26th September - 12th October: Autumn Goose Fairs




If thou didst feed on western plains of yore 
Or waddle wide with flat and flabby feet 
Over some Cambrian mountain's plashy moor, 
Or find in farmer's yard a safe retreat 
From gipsy thieves and foxes sly and fleet....

From: 'To a Goose' by Robert Southey (1774-1843)

It’s fair time around the country; Tavistock Fair was last week, Nottingham Goose Fair is this week and Hull Fair next. We’ve heard about Hull Fair before: http://feastsandfestivals.blogspot.co.uk/2010/10/9-october-peep-behind-scenes-of-hull.html but what about these 'goose fairs'?

I was intrigued by the idea of a Goose Fair partly because when I had my first job after I left university, I lived in south London near to an area called Goose Green - still a green oasis in a crowded bit of the city. How did Goose Green get its name?

Green geese are traditionally eaten around Michaelmas at the end of September and they were called ‘green’ because the young geese were fattened on the green shoots of ears of wheat left on the ground after harvest.  The geese that were fattened for Christmas on dried grain ceased to be 'green' and were apparently less delicately flavoured. Every autumn from the twelfth century to Victorian times, thousands of geese were driven to special goose markets, held in places like Nottingham and Tavistock. Goose Green in south London was the place where the geese were fattened for market after their long walk from the country. Note ‘walk’, the geese walked to their destination.

So that got me thinking about how before the train and the internal combustion engine, animals had to be driven to market on foot. The geese fattened on Goose Green would have come from all the way from Kent and were sold at Leadenhall Market in the City of London (which is still very much in use). The Nottingham geese walked from the Lincolnshire Fens, the Tavistock geese from Somerset. In order to protect their feet, the geese were shod and this was done either by putting their feet into little leather boots (really) or by driving the geese through a tray of tar and then a tray of sand.


Illustration from Kate Douglas Wiggin's book 'The Goose Girl'

The different flocks of geese would meet up at given points along the way and them be driven to the markets in huge numbers. I thought when I read this – but all the geese would be mixed up – how did they know which was whose? But of course what happened was that middlemen bought up the geese at the stopping points and it was the middlemen who finally sold them onto the poulterers.

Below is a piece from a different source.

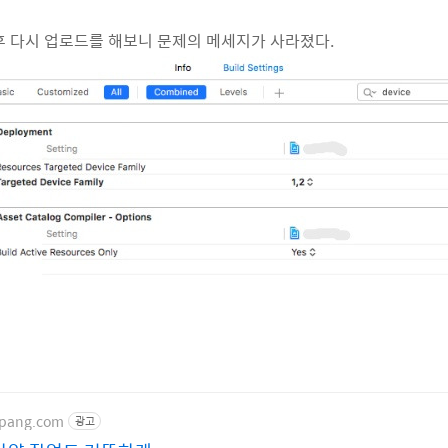
후 다시 업로드를 해보니 문제의 메세지가 사라졌다.
upang.com
광고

Nottingham’s Goose Fair was established by Charter from Edward I in 1284. The Charter permitted an eight-day fair around St Matthew’s Day and as well as selling green geese, it later became famous as the place to buy cheese. The cheese in question was probably that king of English cheeses – Stilton made just over the border in Leicestershire.


'The Goose Fair: Nottingham' by Arthur Spooner (1873-1962)

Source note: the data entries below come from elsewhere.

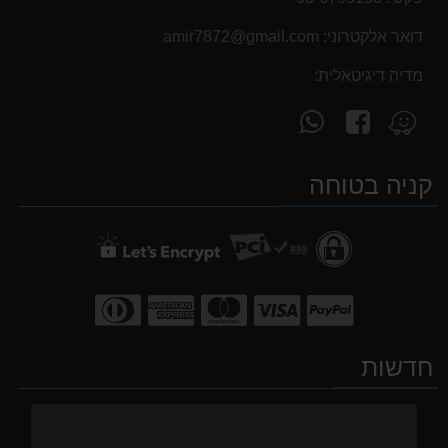
דואר אלקטרוני:
‫amir7872@gmail.com‬
מדיה דיגיטאלית:
עקוב
פנה
מצא
אחרינו
אלינו
אותנו
ב-
ב-
ב-
קניה בטוחה
WhatsApp
facebook
Waze
חדשות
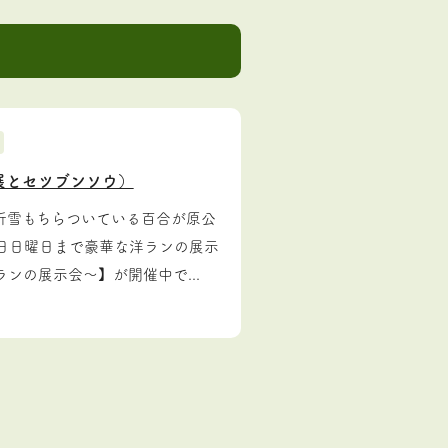
展とセツブンソウ）
折雪もちらついている百合が原公
3日日曜日まで豪華な洋ランの展示
ンの展示会～】が開催中で...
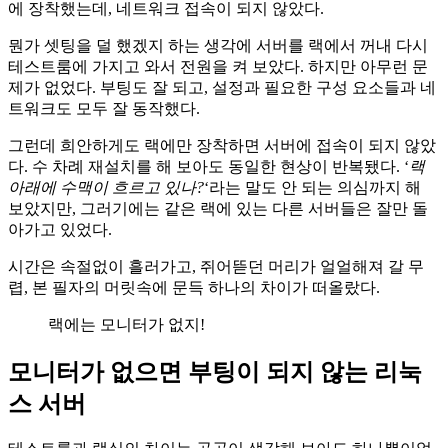
에 장착했는데, 네트워크 접속이 되지 않았다.
뭔가 셋팅을 덜 했겠지 하는 생각에 서버를 랙에서 꺼내 다시
테스트룸에 가지고 와서 전원을 켜 보았다. 하지만 아무런 문
제가 없었다. 부팅도 잘 되고, 설정과 필요한 구성 요소들과 네
트워크도 모두 잘 동작했다.
그런데 희안하게도 랙에만 장착하면 서버에 접속이 되지 않았
다. 수 차례 재설치를 해 보아도 동일한 현상이 반복됐다. ‘
랙
아래에 수맥이 흐르고 있나?
‘라는 말도 안 되는 의심까지 해
보았지만, 그러기에는 같은 랙에 있는 다른 서버들은 잘만 돌
아가고 있었다.
시간은 속절없이 흘러가고, 쥐어뜯던 머리가 얼얼해져 갈 무
렵, 본 필자의 머릿속에 문득 하나의 차이가 떠올랐다.
랙에는 모니터가 없지!
모니터가 없으면 부팅이 되지 않는 리눅
스 서버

In his ‘Tour through the villages of England and Wales’ published in 1724, Daniel Defoe said that Stilton was ‘famous for cheese’ and referred to the cheese as being the English Parmesan. Forty years later there were cheese riots at the Nottingham Goose Fair. Here’s what the National Fairground Archive says about them.

‘In 1764, an increase of a third on the price of cheese.... resulted in outraged customers launching an attack on the stall holders at the fair. Huge cheeses were bowled down the street with the frightened owners following them. Finally the Dragoons had to be sent in to control the mob, after the attempts by the local mayor had resulted in his dignity being flattened by a 100lb cheese.’

If you want a goosey recipe look at the earlier post on Michaelmas. We’re having Stilton.

Stilton and pear tart with pistachios

An 8” shortcrust pastry case, baked blind.
2 eggs
About 175ml single cream
A large Conference or other hard pear
50g chopped pistachios
100g Stilton grated
Black pepper

Beat the eggs with the cream add a couple of grinds of pepper – no salt. Peel the pear and cut into six sections.

Lay the sliced pear into the pastry case in a wheel, narrow part inwards and sprinkle over the grated cheese. Pour in the egg mixture and sprinkle over the pistachios.

Bake at 190c for about 30 - 35 minutes. Serve warm with a watercress salad.


Goosey goosey gander,
Whither shall I wander?
Upstairs and downstairs
And in my lady's chamber.
There I met an old man
Who wouldn't say his prayers,
So I took him by his left leg
And threw him down the stairs.

(Traditional)


1 comment:

Toffeeapple said...

Another smashing post, thank you. I knew about the geese walking to market and about the shoes/tar, but was not aware of the 'middlemen' element of the sales.

I like the picture that you have used, it really seems to have captured the atmosphere.

The tart sounds delicious and if I was able to digest cheese I would certainly make it.